With reference to the first aspect, in some possible implementations of the first aspect, the method further includes: determining a path for adjusting the view angle of the geometric model from the current location of the geometric model to the observation location of the geometric feature. The path includes at least one of the following: an arc path on a sphere that uses a preset reference location as a sphere center, a straight-line path that passes through the observation location of the geometric feature, and a straight-line path that passes through the current location of the geometric model.

Adjusting the view angle from the current location to the observation location may be moving along a path. Therefore, the path may be first determined, and then the view angle is moved based on the path. The path may include the arc path on the sphere on which the view angle is located, and the straight-line path from the sphere on which the view angle is located to the observation location. If an initial location of the view angle is excessively far or excessively close to the geometric model, the view angle may be moved forward or backward, so that the geometric model is entirely located in a field of view of the view angle, which facilitates viewing by the user.

With reference to the first aspect, in some possible implementations of the first aspect, the geometric model includes the plurality of geometric features, a geometric feature selected by the user is a target geometric feature, and the method further includes: when the target geometric feature is occluded by another geometric feature, displaying the another geometric feature semi-transparently, or displaying only a contour line of the another geometric feature.

When the target geometric feature is occluded, the another geometric feature that occludes the target geometric feature is displayed semi-transparently or only the contour line is displayed, so that the target geometric feature is exposed, which helps the user observe the target geometric feature.

With reference to the first aspect, in some possible implementations of the first aspect, the method further includes: highlighting the target geometric feature.

Highlighting the target geometric feature helps the user observe the target geometric feature.

According to a second aspect, this application provides a computing device, including a module or a unit configured to implement the method according to any one of the first aspect and the possible implementations of the first aspect. It should be understood that each module or unit may implement a corresponding function by executing a computer program.

According to a third aspect, this application provides a computing device, including a memory and a processor. The memory is configured to store a computer program, and the processor is configured to invoke and execute the computer program, to implement the geometric model navigation method according to any one of the first aspect and the possible implementations of the first aspect.

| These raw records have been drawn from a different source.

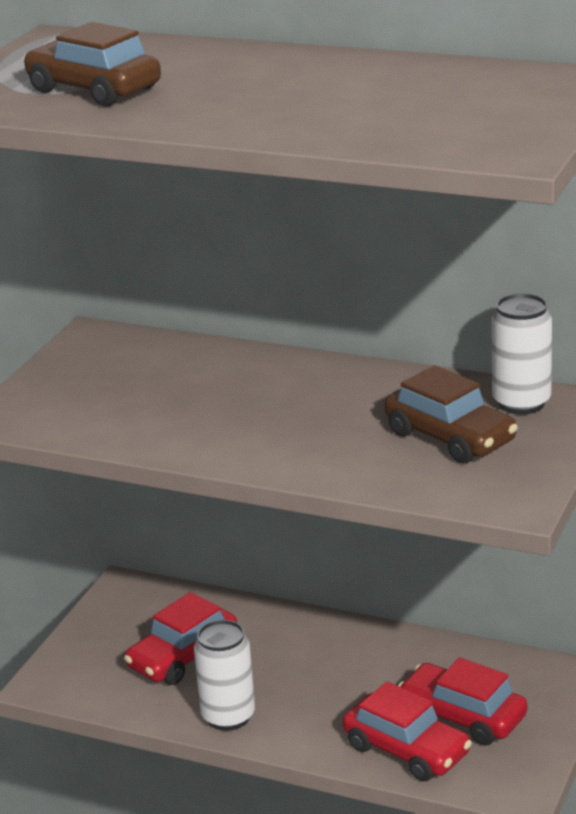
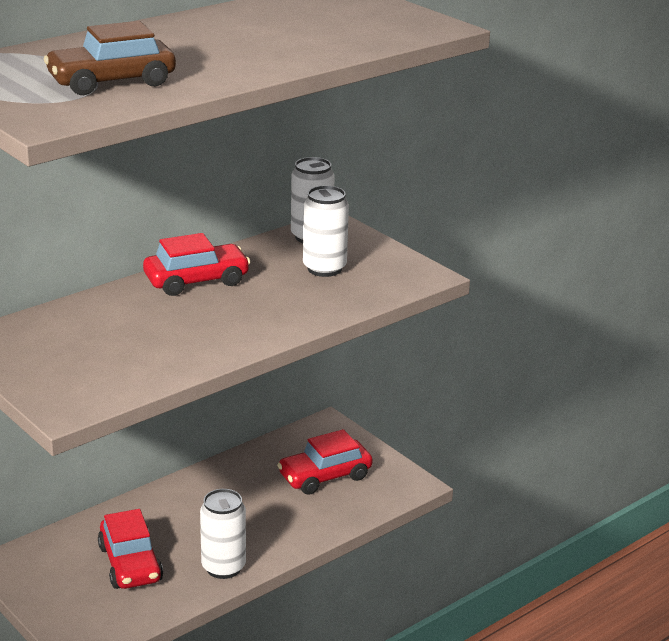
camera: 65 degrees left, 0 degrees up
(407, 750) = (335, 509): red car -> red car (196, 281)
(450, 437) = (324, 268): brown car -> white can

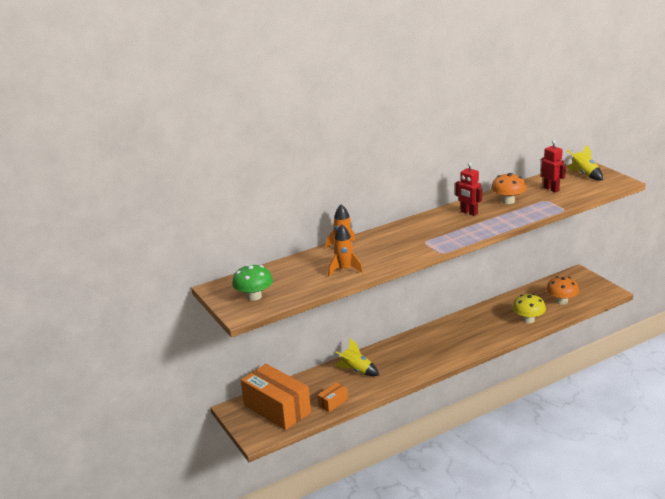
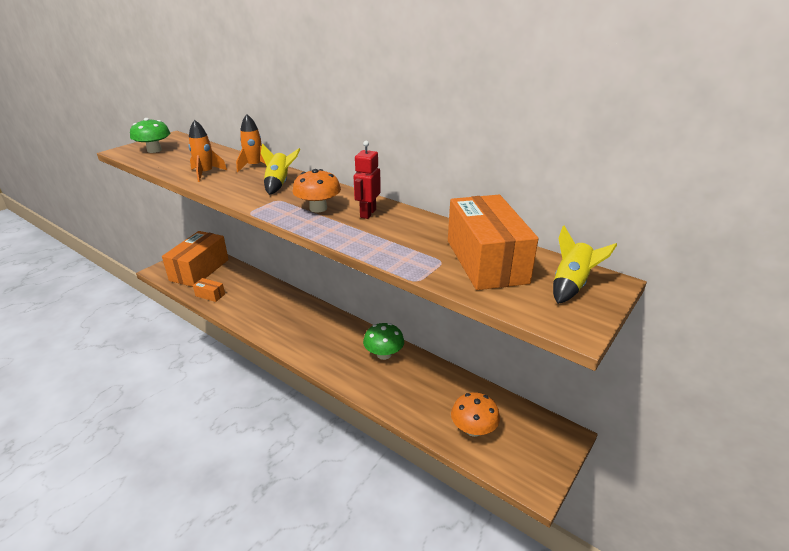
camera: 65 degrees right, 5 degrees up
(357, 370) = (264, 296): yellow rocket -> yellow rocket (279, 184)
(473, 321) = (384, 354): none -> green mushroom
(508, 201) = (419, 233): orange mushroom -> orange mushroom (318, 208)
(528, 320) = (408, 402): yellow mushroom -> none
(551, 189) = (486, 261): red robot -> orange box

According to a fourth aspect, this application provides a computer-readable storage medium, including a computer program. When the computer program is run on a computer, the computer is enabled to implement the method according to any one of the first aspect and the possible implementations of the first aspect.

According to a fifth aspect, this application provides a computer program product. The computer program product includes a computer program (which may also be referred to as code or instructions). When the computer program is run, the computer is enabled to perform the method according to any one of the first aspect and the possible implementations of the first aspect.

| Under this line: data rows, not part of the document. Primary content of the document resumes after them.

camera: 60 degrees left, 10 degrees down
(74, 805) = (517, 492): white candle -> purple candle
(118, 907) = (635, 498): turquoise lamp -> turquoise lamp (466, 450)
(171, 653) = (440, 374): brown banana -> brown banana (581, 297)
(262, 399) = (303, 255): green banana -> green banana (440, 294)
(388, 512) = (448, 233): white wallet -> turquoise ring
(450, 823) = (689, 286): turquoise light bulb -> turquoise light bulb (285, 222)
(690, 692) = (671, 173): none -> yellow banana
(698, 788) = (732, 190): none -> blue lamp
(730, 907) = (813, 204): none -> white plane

It should be understood that the technical solutions of the second aspect to the fifth aspect correspond to the first aspect, and beneficial effect achieved by the aspects and the corresponding feasible implementations are similar. Details are not described again.

BRIEF DESCRIPTION OF DRAWINGS

FIG. 1 is a diagram of a scenario to which a geometric model navigation method according to an embodiment of this application is applicable;

FIG. 2 is a diagram of a possible geometric feature in a geometric model navigation method according to an embodiment of this application;

FIG. 3 is a schematic flowchart of a geometric model navigation method according to an embodiment of this application;

FIG. 4 is a diagram of a view angle of a geometric model according to an embodiment of this application;

FIG. 5 is a three-view diagram of a geometric model from a view angle according to an embodiment of this application;

FIG. 6 is a diagram of a geometric model including a gap according to an embodiment of this application;

FIG. 7 is a diagram of observation location calculation according to an embodiment of this application;

FIG. 8 is a diagram of a path of a view angle according to an embodiment of this application;

FIG. 9 is another diagram of a path of a view angle according to an embodiment of this application;

FIG. 10 is a diagram of a geometric model including a free surface according to an embodiment of this application;

FIG. 11 is a diagram in which a geometric feature is occluded by another surface that does not belong to the geometric feature in a geometric model according to an embodiment of this application;

FIG. 12 is a diagram in which a geometric feature is occluded by a surface that belongs to the geometric feature in a geometric model according to an embodiment of this application;

FIG. 13 is a diagram of a display region of geometric simulation software according to an embodiment of this application;

FIG. 14 is a block diagram of a computing device according to an embodiment of this application; and

FIG. 15 is another block diagram of a computing device according to an embodiment of this application.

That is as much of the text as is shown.